Some witnesses said they heard a loud bang, but another passenger told reporters in St Petersburg there had been no blast. An elderly woman who lives in a nearby log cabin said: “I thought it was an earthquake – the ground shook.”

 

Russian Railways chief Yakunin told reporters at the scene he believed the blast showed many similarities to an explosion in August 2007 which derailed a similar Nevsky Express train on the same route, injuring 30 people.

Prosecutors at the time arrested two residents of the mainly Muslim North Caucasus region of Ingushetia, but said the mastermind behind the attack was ex-soldier Pavel Kosolapov, a former associate of late Chechen rebel commander Shamil Basayev.

An upsurge in attacks this year along the mainly Muslim republics which make up Russia’s southern flank have raised fears that Islamist rebels could mount a new wave of attacks in Russia’s historic heartland around Moscow and St Petersburg.

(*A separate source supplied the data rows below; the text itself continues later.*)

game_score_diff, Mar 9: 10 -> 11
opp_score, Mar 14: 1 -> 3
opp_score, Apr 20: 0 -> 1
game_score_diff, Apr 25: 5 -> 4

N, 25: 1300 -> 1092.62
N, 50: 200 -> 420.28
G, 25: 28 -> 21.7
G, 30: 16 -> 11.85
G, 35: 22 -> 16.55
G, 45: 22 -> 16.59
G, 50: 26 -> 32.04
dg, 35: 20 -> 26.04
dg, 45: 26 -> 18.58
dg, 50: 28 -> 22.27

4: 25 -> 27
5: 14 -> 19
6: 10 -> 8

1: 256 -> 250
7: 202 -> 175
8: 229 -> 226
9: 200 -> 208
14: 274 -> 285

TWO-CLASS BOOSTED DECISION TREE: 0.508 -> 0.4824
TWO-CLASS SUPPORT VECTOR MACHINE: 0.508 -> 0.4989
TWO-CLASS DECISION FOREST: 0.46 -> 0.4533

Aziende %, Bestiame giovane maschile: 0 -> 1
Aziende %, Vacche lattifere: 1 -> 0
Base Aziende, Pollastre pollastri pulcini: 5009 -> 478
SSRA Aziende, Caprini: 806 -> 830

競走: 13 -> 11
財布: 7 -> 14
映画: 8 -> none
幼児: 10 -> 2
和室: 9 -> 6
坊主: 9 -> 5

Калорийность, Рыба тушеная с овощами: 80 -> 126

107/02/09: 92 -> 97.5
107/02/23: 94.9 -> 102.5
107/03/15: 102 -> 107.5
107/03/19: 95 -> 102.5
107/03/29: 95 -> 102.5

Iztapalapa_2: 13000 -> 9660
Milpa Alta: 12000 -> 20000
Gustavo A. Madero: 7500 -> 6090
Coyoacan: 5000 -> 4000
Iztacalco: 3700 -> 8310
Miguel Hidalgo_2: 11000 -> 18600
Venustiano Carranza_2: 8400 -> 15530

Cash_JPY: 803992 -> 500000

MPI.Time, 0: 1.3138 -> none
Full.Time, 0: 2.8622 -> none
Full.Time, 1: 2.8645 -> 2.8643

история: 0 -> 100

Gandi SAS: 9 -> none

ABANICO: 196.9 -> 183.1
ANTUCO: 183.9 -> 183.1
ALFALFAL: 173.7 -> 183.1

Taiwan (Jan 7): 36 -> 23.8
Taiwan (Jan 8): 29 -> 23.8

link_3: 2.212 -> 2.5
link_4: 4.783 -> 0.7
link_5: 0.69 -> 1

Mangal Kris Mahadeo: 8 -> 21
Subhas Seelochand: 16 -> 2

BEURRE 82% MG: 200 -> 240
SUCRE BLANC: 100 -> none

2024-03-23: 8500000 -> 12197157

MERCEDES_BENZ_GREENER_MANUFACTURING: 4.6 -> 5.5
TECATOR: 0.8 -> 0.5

The spate of bombings in 2004 was followed by the Beslan school hostage crisis.

“The so-called Chechen trace is traditionally viewed as the main one during investigations of such disasters,” said Alexei Mukhin, an analyst at the Centre for Political Information.

But Mukhin added that outdated Soviet-era infrastructure was often the cause of major accidents in Russia.

Friday’s railway disaster was the deadliest since December 2003 when a bomb blast tore through a passenger train in the North Caucasus, killing 47 people.

The derailment has delayed about 27,000 people as transport officials try to divert trains onto smaller lines, railway officials said.